Après avoir exposé les faiblesses des « rim protector » traditionnels grâce à ce trio là Budenholzer est en train de réaliser la même chose avec un roster plus talentueux à Milwaukee. Entre temps la NBA a évolué et les réponses tactiques n’ont pas tardé à être mises en place à l’image du « switch » et de tout ce qu’il implique. Si cela avait été un problème pour Atlanta à l’époque (ça et un certain joueur nommé LeBron James) Budenholzer a cette fois la chance de compter sous ses ordres un joueur capable de capitaliser sur ces changements en la personne de Giannis Antetokounmpo. Le grec n’évolue pas encore à son meilleur niveau mais l’équipe tourne à plein régime et impressionne jusqu’à être la deuxième meilleure équipe de la conférence Est, malgré un calendrier noté comme étant le plus compliqué depuis le début de la saison par ESPN (il faudra attendre ce soir et le back to back à Denver pour voir cela s’arranger).

Cette version des Bucks ne devrait étonner personne puisqu’elle incarne le basket prôné par leur nouveau coach, ce qui doit surprendre par contre c’est la rapidité avec laquelle l’effectif a embrassé ce nouveau style de jeu, aussi bien offensivement que défensivement.
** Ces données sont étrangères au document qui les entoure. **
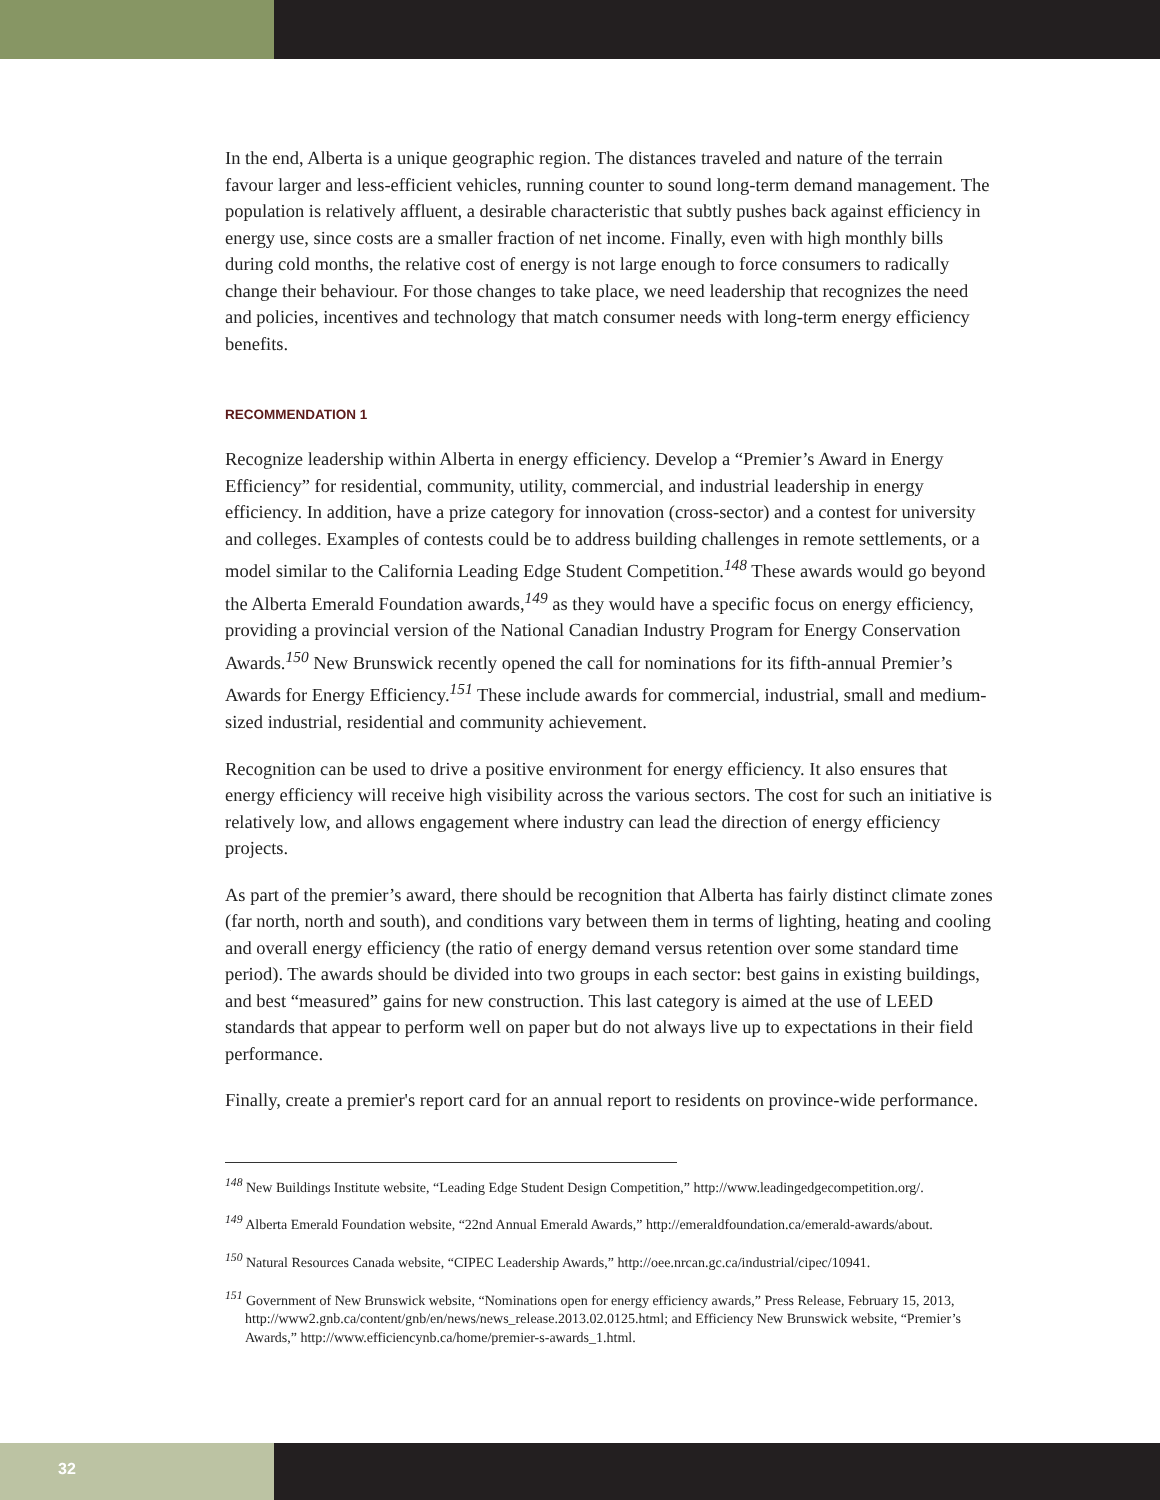In the end, Alberta is a unique geographic region. The distances traveled and nature of the terrain favour larger and less-efficient vehicles, running counter to sound long-term demand management. The population is relatively affluent, a desirable characteristic that subtly pushes back against efficiency in energy use, since costs are a smaller fraction of net income. Finally, even with high monthly bills during cold months, the relative cost of energy is not large enough to force consumers to radically change their behaviour. For those changes to take place, we need leadership that recognizes the need and policies, incentives and technology that match consumer needs with long-term energy efficiency benefits.
RECOMMENDATION 1
Recognize leadership within Alberta in energy efficiency. Develop a “Premier’s Award in Energy Efficiency” for residential, community, utility, commercial, and industrial leadership in energy efficiency. In addition, have a prize category for innovation (cross-sector) and a contest for university and colleges. Examples of contests could be to address building challenges in remote settlements, or a model similar to the California Leading Edge Student Competition.<sup>148</sup> These awards would go beyond the Alberta Emerald Foundation awards,<sup>149</sup> as they would have a specific focus on energy efficiency, providing a provincial version of the National Canadian Industry Program for Energy Conservation Awards.<sup>150</sup> New Brunswick recently opened the call for nominations for its fifth-annual Premier’s Awards for Energy Efficiency.<sup>151</sup> These include awards for commercial, industrial, small and medium-sized industrial, residential and community achievement.
Recognition can be used to drive a positive environment for energy efficiency. It also ensures that energy efficiency will receive high visibility across the various sectors. The cost for such an initiative is relatively low, and allows engagement where industry can lead the direction of energy efficiency projects.
As part of the premier’s award, there should be recognition that Alberta has fairly distinct climate zones (far north, north and south), and conditions vary between them in terms of lighting, heating and cooling and overall energy efficiency (the ratio of energy demand versus retention over some standard time period). The awards should be divided into two groups in each sector: best gains in existing buildings, and best “measured” gains for new construction. This last category is aimed at the use of LEED standards that appear to perform well on paper but do not always live up to expectations in their field performance.
Finally, create a premier's report card for an annual report to residents on province-wide performance.
<sup>148</sup> New Buildings Institute website, “Leading Edge Student Design Competition,” http://www.leadingedgecompetition.org/.
<sup>149</sup> Alberta Emerald Foundation website, “22nd Annual Emerald Awards,” http://emeraldfoundation.ca/emerald-awards/about.
<sup>150</sup> Natural Resources Canada website, “CIPEC Leadership Awards,” http://oee.nrcan.gc.ca/industrial/cipec/10941.
<sup>151</sup> Government of New Brunswick website, “Nominations open for energy efficiency awards,” Press Release, February 15, 2013, http://www2.gnb.ca/content/gnb/en/news/news_release.2013.02.0125.html; and Efficiency New Brunswick website, “Premier’s Awards,” http://www.efficiencynb.ca/home/premier-s-awards_1.html.
32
Les résultats portent déjà leurs fruits et plus intéressant encore cela permet à Budenholzer d’avoir le temps d’anticiper les problèmes que les Bucks rencontreront un peu plus tard dans la saison. En attendant Milwaukee occupe enfin une position à la hauteur du talent de son effectif et comme la faim vient en mangeant ne soyez pas étonnés si les daims sortent les bois en signe d’ambition.

 

*statistiques prises avant le match face aux Clippers tirées de cleaningtheglass pour la fréquence et NBA/stats

**Article écrit avant la rencontre face à Denver.